Many times this year I heard something along the lines of “it’s a shame the 2020 season was cancelled, this was the best robot we’ve ever built.” I know personally that my team’s robot this year is certainly the most advanced and competitive robot we’ve ever built. And I’d say my high school team also built a more competitive robot than they have in a number of years. As a CSA at our first two competitions, we had about half the number of requests for help as we had in the past two years. It seemed like teams were generally well put together and there were many fewer teams showing up to competition with their robot half finished or missing bumpers or code.
I’d like to see if we can get some data to quantify whether this observation was really the case more generally in FRC. Below is a quick survey asking you to compare your robot’s competitiveness (however you define that) to your robots from a few years prior. If your team’s rookie year was 2010 or later, you should mark which year was your rookie year and mark the years prior as not competing. By combining everyone’s responses, we can get a general measure of relative robot competitiveness each year. I will post a link to the analysis once a number of people have responded.
Part of me was a little glad our competition was cancelled. We got the news right when we were in the middle of feverishly cobbling together a robot that could do 90% of the game at a 20% level. We didn’t feel ready for competition at all!
That said, apart from our less than perfect planning, we’ve been consistently learning and improving our engineering skills every year, which makes me more proud than the competitiveness of our robot.
Each response is translated into a score from -3 to +3 for each year after the team’s rookie year, then the responses are averaged. If more than one response is recorded for a single team, their answers are averaged before the overall average to keep them from being weighted too heavily. From this (preliminary) data, it does seem that the past three years have seen a lot of improvement, with 2020 second only to 2018 and 2019 coming in third.
I did notice a trend that I think may be messing with the data a bit though. It seems that after a strong negative year there’s a much higher chance of having a strong positive year. Inherently this makes sense because you’re comparing to the previous year and teams will generally revert to the mean. But if the current year’s robot is only much better compared to last year’s (bad) robot and not to the average from past years, that gives bad data. As I get some more responses I will try to quantify this trend and model it out of the final results.
The more teams that respond the better data we’ll get. And if you want to share your personal experiences in this thread, that would also be beneficial
I wonder how many teams will be able to respond to this. We started 2013, but I’m the 3rd coach in that small(?) time frame.
I know how we felt about our robot this year compared to years passed, but I can only go back a couple of years on this team so I couldn’t fill out the “required” questions on the survey.
That’s a fair point. On the one hand, if your team was around for certain years but you don’t know much about those years’ robots, you can choose “my team did not compete” as essentially a “don’t know” option. That’s basically what the analysis does with those responses anyway. On the other hand, if you really don’t know how well those years’ robots did then you don’t have a baseline against which you can compare the robots you were involved with. I’ll leave it up to each individual to decide whether or not they can provide meaningful data if they don’t know their team’s full robot history.
2017 (rookie year): very good and simple robot, finalist
2018: we don’t talk about this robot
2019: we make it workable for the offseason
2020: Some bad design decisions, best and most advanced project so far, but had its short comings due to our lack of experience in some areas
2018 as rookies, basically got RNG’d into highest rookie seed. Robot had a nonfunctional auto (my fault), and could only pick up boxes from straight on.

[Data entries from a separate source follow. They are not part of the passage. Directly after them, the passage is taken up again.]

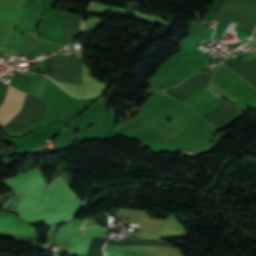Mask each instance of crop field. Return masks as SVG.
I'll return each instance as SVG.
<instances>
[{
  "instance_id": "1",
  "label": "crop field",
  "mask_w": 256,
  "mask_h": 256,
  "mask_svg": "<svg viewBox=\"0 0 256 256\" xmlns=\"http://www.w3.org/2000/svg\"><path fill=\"white\" fill-rule=\"evenodd\" d=\"M103 250L112 255L148 256L135 246L105 245Z\"/></svg>"
},
{
  "instance_id": "4",
  "label": "crop field",
  "mask_w": 256,
  "mask_h": 256,
  "mask_svg": "<svg viewBox=\"0 0 256 256\" xmlns=\"http://www.w3.org/2000/svg\"><path fill=\"white\" fill-rule=\"evenodd\" d=\"M251 1H253V2H255V3H256V0H251Z\"/></svg>"
},
{
  "instance_id": "2",
  "label": "crop field",
  "mask_w": 256,
  "mask_h": 256,
  "mask_svg": "<svg viewBox=\"0 0 256 256\" xmlns=\"http://www.w3.org/2000/svg\"><path fill=\"white\" fill-rule=\"evenodd\" d=\"M254 35H256V31H255ZM254 35H253L252 37H256V36H254Z\"/></svg>"
},
{
  "instance_id": "3",
  "label": "crop field",
  "mask_w": 256,
  "mask_h": 256,
  "mask_svg": "<svg viewBox=\"0 0 256 256\" xmlns=\"http://www.w3.org/2000/svg\"><path fill=\"white\" fill-rule=\"evenodd\" d=\"M252 42L256 43V40H252Z\"/></svg>"
}]
</instances>
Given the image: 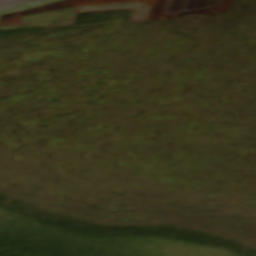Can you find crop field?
<instances>
[{
    "mask_svg": "<svg viewBox=\"0 0 256 256\" xmlns=\"http://www.w3.org/2000/svg\"><path fill=\"white\" fill-rule=\"evenodd\" d=\"M61 0H0V15Z\"/></svg>",
    "mask_w": 256,
    "mask_h": 256,
    "instance_id": "8a807250",
    "label": "crop field"
}]
</instances>
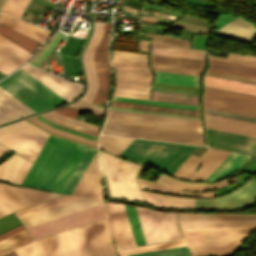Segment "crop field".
<instances>
[{
	"label": "crop field",
	"instance_id": "8a807250",
	"mask_svg": "<svg viewBox=\"0 0 256 256\" xmlns=\"http://www.w3.org/2000/svg\"><path fill=\"white\" fill-rule=\"evenodd\" d=\"M195 147L133 139L120 156L173 174Z\"/></svg>",
	"mask_w": 256,
	"mask_h": 256
},
{
	"label": "crop field",
	"instance_id": "ac0d7876",
	"mask_svg": "<svg viewBox=\"0 0 256 256\" xmlns=\"http://www.w3.org/2000/svg\"><path fill=\"white\" fill-rule=\"evenodd\" d=\"M0 87L35 112L66 102L21 68L2 80Z\"/></svg>",
	"mask_w": 256,
	"mask_h": 256
},
{
	"label": "crop field",
	"instance_id": "34b2d1b8",
	"mask_svg": "<svg viewBox=\"0 0 256 256\" xmlns=\"http://www.w3.org/2000/svg\"><path fill=\"white\" fill-rule=\"evenodd\" d=\"M100 160L110 197H123L143 202L135 179L140 166L101 151Z\"/></svg>",
	"mask_w": 256,
	"mask_h": 256
},
{
	"label": "crop field",
	"instance_id": "412701ff",
	"mask_svg": "<svg viewBox=\"0 0 256 256\" xmlns=\"http://www.w3.org/2000/svg\"><path fill=\"white\" fill-rule=\"evenodd\" d=\"M49 134L21 121L0 128V143L34 161Z\"/></svg>",
	"mask_w": 256,
	"mask_h": 256
},
{
	"label": "crop field",
	"instance_id": "f4fd0767",
	"mask_svg": "<svg viewBox=\"0 0 256 256\" xmlns=\"http://www.w3.org/2000/svg\"><path fill=\"white\" fill-rule=\"evenodd\" d=\"M103 134L203 145L202 133L106 122Z\"/></svg>",
	"mask_w": 256,
	"mask_h": 256
},
{
	"label": "crop field",
	"instance_id": "dd49c442",
	"mask_svg": "<svg viewBox=\"0 0 256 256\" xmlns=\"http://www.w3.org/2000/svg\"><path fill=\"white\" fill-rule=\"evenodd\" d=\"M116 85L150 88L153 76L147 55L113 51Z\"/></svg>",
	"mask_w": 256,
	"mask_h": 256
},
{
	"label": "crop field",
	"instance_id": "e52e79f7",
	"mask_svg": "<svg viewBox=\"0 0 256 256\" xmlns=\"http://www.w3.org/2000/svg\"><path fill=\"white\" fill-rule=\"evenodd\" d=\"M205 87L204 107L256 116V95Z\"/></svg>",
	"mask_w": 256,
	"mask_h": 256
},
{
	"label": "crop field",
	"instance_id": "d8731c3e",
	"mask_svg": "<svg viewBox=\"0 0 256 256\" xmlns=\"http://www.w3.org/2000/svg\"><path fill=\"white\" fill-rule=\"evenodd\" d=\"M139 208L136 209L147 244L182 238L174 213H164L143 208L152 238L151 242L143 210Z\"/></svg>",
	"mask_w": 256,
	"mask_h": 256
},
{
	"label": "crop field",
	"instance_id": "5a996713",
	"mask_svg": "<svg viewBox=\"0 0 256 256\" xmlns=\"http://www.w3.org/2000/svg\"><path fill=\"white\" fill-rule=\"evenodd\" d=\"M63 195L40 192L0 183V217Z\"/></svg>",
	"mask_w": 256,
	"mask_h": 256
},
{
	"label": "crop field",
	"instance_id": "3316defc",
	"mask_svg": "<svg viewBox=\"0 0 256 256\" xmlns=\"http://www.w3.org/2000/svg\"><path fill=\"white\" fill-rule=\"evenodd\" d=\"M76 143L58 138L31 186L50 190Z\"/></svg>",
	"mask_w": 256,
	"mask_h": 256
},
{
	"label": "crop field",
	"instance_id": "28ad6ade",
	"mask_svg": "<svg viewBox=\"0 0 256 256\" xmlns=\"http://www.w3.org/2000/svg\"><path fill=\"white\" fill-rule=\"evenodd\" d=\"M103 206L98 205L86 210H82L46 223H42L30 228H27L28 232L34 239L47 236L59 231H63L78 225H82L94 220L104 218Z\"/></svg>",
	"mask_w": 256,
	"mask_h": 256
},
{
	"label": "crop field",
	"instance_id": "d1516ede",
	"mask_svg": "<svg viewBox=\"0 0 256 256\" xmlns=\"http://www.w3.org/2000/svg\"><path fill=\"white\" fill-rule=\"evenodd\" d=\"M79 228L88 256H117L106 219Z\"/></svg>",
	"mask_w": 256,
	"mask_h": 256
},
{
	"label": "crop field",
	"instance_id": "22f410ed",
	"mask_svg": "<svg viewBox=\"0 0 256 256\" xmlns=\"http://www.w3.org/2000/svg\"><path fill=\"white\" fill-rule=\"evenodd\" d=\"M229 153L228 151L209 148L201 158L190 154L174 175L184 179L206 180ZM199 163L204 165L196 173L194 169Z\"/></svg>",
	"mask_w": 256,
	"mask_h": 256
},
{
	"label": "crop field",
	"instance_id": "cbeb9de0",
	"mask_svg": "<svg viewBox=\"0 0 256 256\" xmlns=\"http://www.w3.org/2000/svg\"><path fill=\"white\" fill-rule=\"evenodd\" d=\"M256 199V180L251 179L233 193L215 199H196L195 209H236Z\"/></svg>",
	"mask_w": 256,
	"mask_h": 256
},
{
	"label": "crop field",
	"instance_id": "5142ce71",
	"mask_svg": "<svg viewBox=\"0 0 256 256\" xmlns=\"http://www.w3.org/2000/svg\"><path fill=\"white\" fill-rule=\"evenodd\" d=\"M101 203V200L80 198L30 215L20 217V220L23 222L25 228H27Z\"/></svg>",
	"mask_w": 256,
	"mask_h": 256
},
{
	"label": "crop field",
	"instance_id": "d9b57169",
	"mask_svg": "<svg viewBox=\"0 0 256 256\" xmlns=\"http://www.w3.org/2000/svg\"><path fill=\"white\" fill-rule=\"evenodd\" d=\"M18 256H73L65 233H60L16 250Z\"/></svg>",
	"mask_w": 256,
	"mask_h": 256
},
{
	"label": "crop field",
	"instance_id": "733c2abd",
	"mask_svg": "<svg viewBox=\"0 0 256 256\" xmlns=\"http://www.w3.org/2000/svg\"><path fill=\"white\" fill-rule=\"evenodd\" d=\"M208 145L256 155V138L206 128Z\"/></svg>",
	"mask_w": 256,
	"mask_h": 256
},
{
	"label": "crop field",
	"instance_id": "4a817a6b",
	"mask_svg": "<svg viewBox=\"0 0 256 256\" xmlns=\"http://www.w3.org/2000/svg\"><path fill=\"white\" fill-rule=\"evenodd\" d=\"M254 229L182 232L187 246L244 241Z\"/></svg>",
	"mask_w": 256,
	"mask_h": 256
},
{
	"label": "crop field",
	"instance_id": "bc2a9ffb",
	"mask_svg": "<svg viewBox=\"0 0 256 256\" xmlns=\"http://www.w3.org/2000/svg\"><path fill=\"white\" fill-rule=\"evenodd\" d=\"M110 224L118 248L136 246L125 213L120 203L105 202Z\"/></svg>",
	"mask_w": 256,
	"mask_h": 256
},
{
	"label": "crop field",
	"instance_id": "214f88e0",
	"mask_svg": "<svg viewBox=\"0 0 256 256\" xmlns=\"http://www.w3.org/2000/svg\"><path fill=\"white\" fill-rule=\"evenodd\" d=\"M21 68L33 75L35 78L40 80L42 83L47 85L49 88L57 92L68 101L77 98V96L80 95L82 91V86L48 74L30 64H27Z\"/></svg>",
	"mask_w": 256,
	"mask_h": 256
},
{
	"label": "crop field",
	"instance_id": "92a150f3",
	"mask_svg": "<svg viewBox=\"0 0 256 256\" xmlns=\"http://www.w3.org/2000/svg\"><path fill=\"white\" fill-rule=\"evenodd\" d=\"M104 23L95 22L94 34L84 52L83 63L85 67V72L88 80V89L86 95L82 100L90 102L93 96L97 92L98 82L96 77V71L93 61L94 51L98 45V42L102 36Z\"/></svg>",
	"mask_w": 256,
	"mask_h": 256
},
{
	"label": "crop field",
	"instance_id": "dafd665d",
	"mask_svg": "<svg viewBox=\"0 0 256 256\" xmlns=\"http://www.w3.org/2000/svg\"><path fill=\"white\" fill-rule=\"evenodd\" d=\"M101 177L102 174L95 154L72 194L101 199Z\"/></svg>",
	"mask_w": 256,
	"mask_h": 256
},
{
	"label": "crop field",
	"instance_id": "00972430",
	"mask_svg": "<svg viewBox=\"0 0 256 256\" xmlns=\"http://www.w3.org/2000/svg\"><path fill=\"white\" fill-rule=\"evenodd\" d=\"M151 56L153 69L158 71L199 75L204 65V61L200 60Z\"/></svg>",
	"mask_w": 256,
	"mask_h": 256
},
{
	"label": "crop field",
	"instance_id": "a9b5d70f",
	"mask_svg": "<svg viewBox=\"0 0 256 256\" xmlns=\"http://www.w3.org/2000/svg\"><path fill=\"white\" fill-rule=\"evenodd\" d=\"M206 127L256 137V123L205 114Z\"/></svg>",
	"mask_w": 256,
	"mask_h": 256
},
{
	"label": "crop field",
	"instance_id": "4177f3b9",
	"mask_svg": "<svg viewBox=\"0 0 256 256\" xmlns=\"http://www.w3.org/2000/svg\"><path fill=\"white\" fill-rule=\"evenodd\" d=\"M32 162L14 154L0 165V179L21 183Z\"/></svg>",
	"mask_w": 256,
	"mask_h": 256
},
{
	"label": "crop field",
	"instance_id": "730fd06b",
	"mask_svg": "<svg viewBox=\"0 0 256 256\" xmlns=\"http://www.w3.org/2000/svg\"><path fill=\"white\" fill-rule=\"evenodd\" d=\"M240 17L226 25L219 31L218 35L252 43L256 36V27Z\"/></svg>",
	"mask_w": 256,
	"mask_h": 256
},
{
	"label": "crop field",
	"instance_id": "eef30255",
	"mask_svg": "<svg viewBox=\"0 0 256 256\" xmlns=\"http://www.w3.org/2000/svg\"><path fill=\"white\" fill-rule=\"evenodd\" d=\"M108 116L201 127V121L196 119L177 118L113 110H109Z\"/></svg>",
	"mask_w": 256,
	"mask_h": 256
},
{
	"label": "crop field",
	"instance_id": "ae1a2a85",
	"mask_svg": "<svg viewBox=\"0 0 256 256\" xmlns=\"http://www.w3.org/2000/svg\"><path fill=\"white\" fill-rule=\"evenodd\" d=\"M34 111V110H33ZM31 109L19 102L13 96L0 88V114L11 120L34 113Z\"/></svg>",
	"mask_w": 256,
	"mask_h": 256
},
{
	"label": "crop field",
	"instance_id": "d3111659",
	"mask_svg": "<svg viewBox=\"0 0 256 256\" xmlns=\"http://www.w3.org/2000/svg\"><path fill=\"white\" fill-rule=\"evenodd\" d=\"M1 18L5 19V20H7V21H9V22L21 27V28H24V29H26V30L44 38V39L50 34V31H48V30L42 29L40 27L31 25V24H28V23H25L23 21L11 18V17L3 15V14H1V16H0V21H1ZM3 19L1 21L2 24L6 25V26H8V27H10V28H12V29H14V30H16V31H18V32L36 40V41H38V42H40L42 40V38L28 32L24 29H21V28L15 26V25H13V24H11V23L3 20ZM44 39L41 41V43L44 41Z\"/></svg>",
	"mask_w": 256,
	"mask_h": 256
},
{
	"label": "crop field",
	"instance_id": "750c4746",
	"mask_svg": "<svg viewBox=\"0 0 256 256\" xmlns=\"http://www.w3.org/2000/svg\"><path fill=\"white\" fill-rule=\"evenodd\" d=\"M86 146L77 144L67 163L65 164L63 170L52 186L51 190L61 193L63 187L65 186L67 180L69 179L71 173L76 167L78 161L80 160L82 154L84 153Z\"/></svg>",
	"mask_w": 256,
	"mask_h": 256
},
{
	"label": "crop field",
	"instance_id": "bd1437ed",
	"mask_svg": "<svg viewBox=\"0 0 256 256\" xmlns=\"http://www.w3.org/2000/svg\"><path fill=\"white\" fill-rule=\"evenodd\" d=\"M204 84L207 86L256 94V84L241 81H235L206 75L204 79Z\"/></svg>",
	"mask_w": 256,
	"mask_h": 256
},
{
	"label": "crop field",
	"instance_id": "1d83c4d3",
	"mask_svg": "<svg viewBox=\"0 0 256 256\" xmlns=\"http://www.w3.org/2000/svg\"><path fill=\"white\" fill-rule=\"evenodd\" d=\"M162 176V173L160 175V177L158 178L157 180V183H160V184H164V183H167L169 185H172V186H175V187H179V188H186V189H203V188H212V187H216V186H221V185H225L233 180H235L234 178H229L227 180H224V181H220V182H217V183H212V184H199V183H189V182H183V181H180L178 179H175V178H172L170 176H167V175H163L162 179H161V182H164V183H161L159 182L160 178ZM236 181V180H235ZM233 181V182H235ZM231 182V183H233ZM167 184H164V185H167ZM230 184V183H229ZM167 185V186H169ZM228 185V184H227ZM170 186V187H172ZM226 186V185H225ZM175 187H172L174 189H178V190H185V191H206V190H214V189H218V188H221V187H217V188H212V189H204V190H186V189H179V188H175Z\"/></svg>",
	"mask_w": 256,
	"mask_h": 256
},
{
	"label": "crop field",
	"instance_id": "120bbe31",
	"mask_svg": "<svg viewBox=\"0 0 256 256\" xmlns=\"http://www.w3.org/2000/svg\"><path fill=\"white\" fill-rule=\"evenodd\" d=\"M152 38V47L170 50L186 51L204 54L205 51L188 49L190 42L161 35H149Z\"/></svg>",
	"mask_w": 256,
	"mask_h": 256
},
{
	"label": "crop field",
	"instance_id": "d32e631a",
	"mask_svg": "<svg viewBox=\"0 0 256 256\" xmlns=\"http://www.w3.org/2000/svg\"><path fill=\"white\" fill-rule=\"evenodd\" d=\"M111 106L200 117L199 111L112 101Z\"/></svg>",
	"mask_w": 256,
	"mask_h": 256
},
{
	"label": "crop field",
	"instance_id": "5866460e",
	"mask_svg": "<svg viewBox=\"0 0 256 256\" xmlns=\"http://www.w3.org/2000/svg\"><path fill=\"white\" fill-rule=\"evenodd\" d=\"M251 157L252 155L231 152L207 180L215 179L219 176L225 175L235 170L236 168H238L239 165H241Z\"/></svg>",
	"mask_w": 256,
	"mask_h": 256
},
{
	"label": "crop field",
	"instance_id": "028f5c9d",
	"mask_svg": "<svg viewBox=\"0 0 256 256\" xmlns=\"http://www.w3.org/2000/svg\"><path fill=\"white\" fill-rule=\"evenodd\" d=\"M0 35L7 38L8 40L14 42L15 44L21 46L31 53H35L40 43L0 24Z\"/></svg>",
	"mask_w": 256,
	"mask_h": 256
},
{
	"label": "crop field",
	"instance_id": "e1f06a70",
	"mask_svg": "<svg viewBox=\"0 0 256 256\" xmlns=\"http://www.w3.org/2000/svg\"><path fill=\"white\" fill-rule=\"evenodd\" d=\"M237 243L188 247L193 256H219L231 254Z\"/></svg>",
	"mask_w": 256,
	"mask_h": 256
},
{
	"label": "crop field",
	"instance_id": "0bd39190",
	"mask_svg": "<svg viewBox=\"0 0 256 256\" xmlns=\"http://www.w3.org/2000/svg\"><path fill=\"white\" fill-rule=\"evenodd\" d=\"M155 73V82L198 87V76L158 71H155Z\"/></svg>",
	"mask_w": 256,
	"mask_h": 256
},
{
	"label": "crop field",
	"instance_id": "b80d0937",
	"mask_svg": "<svg viewBox=\"0 0 256 256\" xmlns=\"http://www.w3.org/2000/svg\"><path fill=\"white\" fill-rule=\"evenodd\" d=\"M138 184L141 189L156 191L160 193H168V194H176L182 196H191V197H214L216 194L214 191L207 192V193H197V192H185V191H177L171 188L161 186L149 181H145L142 179L137 178Z\"/></svg>",
	"mask_w": 256,
	"mask_h": 256
},
{
	"label": "crop field",
	"instance_id": "c035e120",
	"mask_svg": "<svg viewBox=\"0 0 256 256\" xmlns=\"http://www.w3.org/2000/svg\"><path fill=\"white\" fill-rule=\"evenodd\" d=\"M95 151H96V149L87 147L85 153L83 154L77 167L75 168L74 172L72 173V175H71L70 179L68 180L66 186L64 187L62 193L71 194V192L74 189L75 185L77 184L79 178L81 177L82 173L84 172L85 168L87 167L88 163L90 162L92 156L94 155Z\"/></svg>",
	"mask_w": 256,
	"mask_h": 256
},
{
	"label": "crop field",
	"instance_id": "c21b1889",
	"mask_svg": "<svg viewBox=\"0 0 256 256\" xmlns=\"http://www.w3.org/2000/svg\"><path fill=\"white\" fill-rule=\"evenodd\" d=\"M209 69L256 78V68L211 61Z\"/></svg>",
	"mask_w": 256,
	"mask_h": 256
},
{
	"label": "crop field",
	"instance_id": "03da06ac",
	"mask_svg": "<svg viewBox=\"0 0 256 256\" xmlns=\"http://www.w3.org/2000/svg\"><path fill=\"white\" fill-rule=\"evenodd\" d=\"M24 61L11 51H9L7 48L2 46L0 44V71L3 72L4 74H8L21 64H23Z\"/></svg>",
	"mask_w": 256,
	"mask_h": 256
},
{
	"label": "crop field",
	"instance_id": "b54c1fbb",
	"mask_svg": "<svg viewBox=\"0 0 256 256\" xmlns=\"http://www.w3.org/2000/svg\"><path fill=\"white\" fill-rule=\"evenodd\" d=\"M177 216H178L179 220L256 219V215H221V214L177 213Z\"/></svg>",
	"mask_w": 256,
	"mask_h": 256
},
{
	"label": "crop field",
	"instance_id": "5d738f31",
	"mask_svg": "<svg viewBox=\"0 0 256 256\" xmlns=\"http://www.w3.org/2000/svg\"><path fill=\"white\" fill-rule=\"evenodd\" d=\"M182 231L255 228L256 223L180 225Z\"/></svg>",
	"mask_w": 256,
	"mask_h": 256
},
{
	"label": "crop field",
	"instance_id": "d23c7cc5",
	"mask_svg": "<svg viewBox=\"0 0 256 256\" xmlns=\"http://www.w3.org/2000/svg\"><path fill=\"white\" fill-rule=\"evenodd\" d=\"M56 140L57 137L50 136L49 140L47 141L46 145L44 146L43 150L41 151L40 155L33 164L32 168L30 169L22 184L30 185V183L33 181L34 177L36 176L38 170L40 169L41 165L43 164L44 160L46 159Z\"/></svg>",
	"mask_w": 256,
	"mask_h": 256
},
{
	"label": "crop field",
	"instance_id": "425ffa30",
	"mask_svg": "<svg viewBox=\"0 0 256 256\" xmlns=\"http://www.w3.org/2000/svg\"><path fill=\"white\" fill-rule=\"evenodd\" d=\"M132 139L102 135L100 147L119 155Z\"/></svg>",
	"mask_w": 256,
	"mask_h": 256
},
{
	"label": "crop field",
	"instance_id": "25e5ab78",
	"mask_svg": "<svg viewBox=\"0 0 256 256\" xmlns=\"http://www.w3.org/2000/svg\"><path fill=\"white\" fill-rule=\"evenodd\" d=\"M135 238L136 245H144L145 239L134 206L124 205Z\"/></svg>",
	"mask_w": 256,
	"mask_h": 256
},
{
	"label": "crop field",
	"instance_id": "73cf0c24",
	"mask_svg": "<svg viewBox=\"0 0 256 256\" xmlns=\"http://www.w3.org/2000/svg\"><path fill=\"white\" fill-rule=\"evenodd\" d=\"M107 121L202 132L201 128L108 117Z\"/></svg>",
	"mask_w": 256,
	"mask_h": 256
},
{
	"label": "crop field",
	"instance_id": "89e229c0",
	"mask_svg": "<svg viewBox=\"0 0 256 256\" xmlns=\"http://www.w3.org/2000/svg\"><path fill=\"white\" fill-rule=\"evenodd\" d=\"M66 236L69 241L72 253L74 256H87L79 228H74L66 231Z\"/></svg>",
	"mask_w": 256,
	"mask_h": 256
},
{
	"label": "crop field",
	"instance_id": "1f2cbd36",
	"mask_svg": "<svg viewBox=\"0 0 256 256\" xmlns=\"http://www.w3.org/2000/svg\"><path fill=\"white\" fill-rule=\"evenodd\" d=\"M27 237H29V234L26 232V230H24V231H22V232H20L16 235H13V236L5 239V240L0 241V251L9 247V246H11V245H13V244H15V243H17V242H19V241H21V240H23V239H25V238H27ZM31 240H33V239L31 237H29V238L15 244V245H13V246L1 251L0 255L6 253L8 251H11V250L29 242V241H31Z\"/></svg>",
	"mask_w": 256,
	"mask_h": 256
},
{
	"label": "crop field",
	"instance_id": "dbb93151",
	"mask_svg": "<svg viewBox=\"0 0 256 256\" xmlns=\"http://www.w3.org/2000/svg\"><path fill=\"white\" fill-rule=\"evenodd\" d=\"M3 2L4 0H0V7ZM28 2L29 0H6L0 12L19 18Z\"/></svg>",
	"mask_w": 256,
	"mask_h": 256
},
{
	"label": "crop field",
	"instance_id": "0fb4a251",
	"mask_svg": "<svg viewBox=\"0 0 256 256\" xmlns=\"http://www.w3.org/2000/svg\"><path fill=\"white\" fill-rule=\"evenodd\" d=\"M188 255H190V253L187 250L186 246H182V247L130 254V255H124V256H188Z\"/></svg>",
	"mask_w": 256,
	"mask_h": 256
},
{
	"label": "crop field",
	"instance_id": "1d79db26",
	"mask_svg": "<svg viewBox=\"0 0 256 256\" xmlns=\"http://www.w3.org/2000/svg\"><path fill=\"white\" fill-rule=\"evenodd\" d=\"M209 59L222 62L234 63L250 67H256V58L228 53L226 58L209 55Z\"/></svg>",
	"mask_w": 256,
	"mask_h": 256
},
{
	"label": "crop field",
	"instance_id": "9d1cf04e",
	"mask_svg": "<svg viewBox=\"0 0 256 256\" xmlns=\"http://www.w3.org/2000/svg\"><path fill=\"white\" fill-rule=\"evenodd\" d=\"M185 245L182 240L119 250L121 255Z\"/></svg>",
	"mask_w": 256,
	"mask_h": 256
},
{
	"label": "crop field",
	"instance_id": "447ae74e",
	"mask_svg": "<svg viewBox=\"0 0 256 256\" xmlns=\"http://www.w3.org/2000/svg\"><path fill=\"white\" fill-rule=\"evenodd\" d=\"M114 95L150 99V89L116 86Z\"/></svg>",
	"mask_w": 256,
	"mask_h": 256
},
{
	"label": "crop field",
	"instance_id": "0765c3eb",
	"mask_svg": "<svg viewBox=\"0 0 256 256\" xmlns=\"http://www.w3.org/2000/svg\"><path fill=\"white\" fill-rule=\"evenodd\" d=\"M112 100L199 110V106L113 96Z\"/></svg>",
	"mask_w": 256,
	"mask_h": 256
},
{
	"label": "crop field",
	"instance_id": "db79e9e6",
	"mask_svg": "<svg viewBox=\"0 0 256 256\" xmlns=\"http://www.w3.org/2000/svg\"><path fill=\"white\" fill-rule=\"evenodd\" d=\"M77 198L78 197L65 196V197L55 199V200H52V201H49V202H46V203H43V204H39V205L30 207V208H27V209H24V210L17 211L15 213L17 214L18 217H20V216L30 214V213H33V212H36V211H39V210H42V209H45V208H48V207H52V206H55V205H58V204H61V203H64V202H67V201H70V200L77 199Z\"/></svg>",
	"mask_w": 256,
	"mask_h": 256
},
{
	"label": "crop field",
	"instance_id": "7b73153f",
	"mask_svg": "<svg viewBox=\"0 0 256 256\" xmlns=\"http://www.w3.org/2000/svg\"><path fill=\"white\" fill-rule=\"evenodd\" d=\"M151 54L204 60V55L201 54L177 52L154 48H151Z\"/></svg>",
	"mask_w": 256,
	"mask_h": 256
},
{
	"label": "crop field",
	"instance_id": "78b8030e",
	"mask_svg": "<svg viewBox=\"0 0 256 256\" xmlns=\"http://www.w3.org/2000/svg\"><path fill=\"white\" fill-rule=\"evenodd\" d=\"M63 36L64 34L57 32L56 35L51 39V41L46 45V47L31 61V63L38 66Z\"/></svg>",
	"mask_w": 256,
	"mask_h": 256
},
{
	"label": "crop field",
	"instance_id": "0f1d7ab4",
	"mask_svg": "<svg viewBox=\"0 0 256 256\" xmlns=\"http://www.w3.org/2000/svg\"><path fill=\"white\" fill-rule=\"evenodd\" d=\"M44 115H46V116H48V117H50V118H52V119H54V120H56V121H58L60 123H64V124H67V125H70V126H74V127L80 128V129H84V130H87V131H90V132H94V133H97V134L99 133L98 131H95V130H92V129H88V128H85V127H82V126H79V125H76V124H73V123H70V122H66V121L60 120V119H58V118H56V117H54V116H52V115H50L48 113H45ZM44 115L41 114L39 116H41V117H43V118H45V119H47V120L57 124V125L64 126V127H67V128L73 129V130H77V131H80V132H83V133H86V134H89V135H93V136H96V137L98 136L97 134H93V133H90V132H87V131H83V130H80V129H77V128H73V127H70V126H67V125H63V124L57 123V122H55V121L45 117Z\"/></svg>",
	"mask_w": 256,
	"mask_h": 256
},
{
	"label": "crop field",
	"instance_id": "e1d0b9f6",
	"mask_svg": "<svg viewBox=\"0 0 256 256\" xmlns=\"http://www.w3.org/2000/svg\"><path fill=\"white\" fill-rule=\"evenodd\" d=\"M0 43L26 61L33 55L22 49L21 47L15 45L14 43L8 41L7 39L3 38L2 36H0Z\"/></svg>",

2019 we won a regional as a defense bot. High point of our history.
2020 we prioritized climb perhaps too much. Didn’t have a functional intake when we went to go pick up the pit from the canceled regional.
With 51 teams responding, 2020 pulled into the lead (though 2018-2020 are probably all too close to be significantly different). There is still a large difference between the improvements from 2018-2020 and the rest of the years. I’m open to theories for why this might be.
I have no doubt that’s why there are more responses for recent years than older. But I don’t see why that would make the more recent responses skew towards more improvement. Especially because it’s a sharp improvement at 2018 not a slow increase.
For the record, here’s what the relationship between number of years responded and average response score looks like:
Since I was in high school from 2017 to 2020, I could only accurately judge those years. I based 2013 (rookie) to 2016 on TBA data, and then went from there. Yes, I compared to previous years, not to an average (saw something about that earlier).
One thing I notice is that the survey doesn’t distinguish between teams that competed in 2020 and teams that didn’t. “We thought we had an amazing robot until we got to comp and lost comms in half our matches/broke a bunch of bolts/couldn’t actually line up with the goals/etc” could describe a lot of years for the teams I’ve worked with. So I can imagine that many teams probably think more highly of their robots before they’re actually put to the test, which could be skewing respondents’ perception toward having built way better robots in 2020.
That is certainly a fair criticism. I don’t really have any way of adjusting for that other than throwing out data from the majority of teams that didn’t compete in 2020, so you’ll just have to take the results with a grain of salt. That being said, each respondent was asked to define “competitiveness” for themselves so they would be able to judge how well they think their robot would be able to play the game as they planned, rather than using some more objective metric that may not capture the whole picture.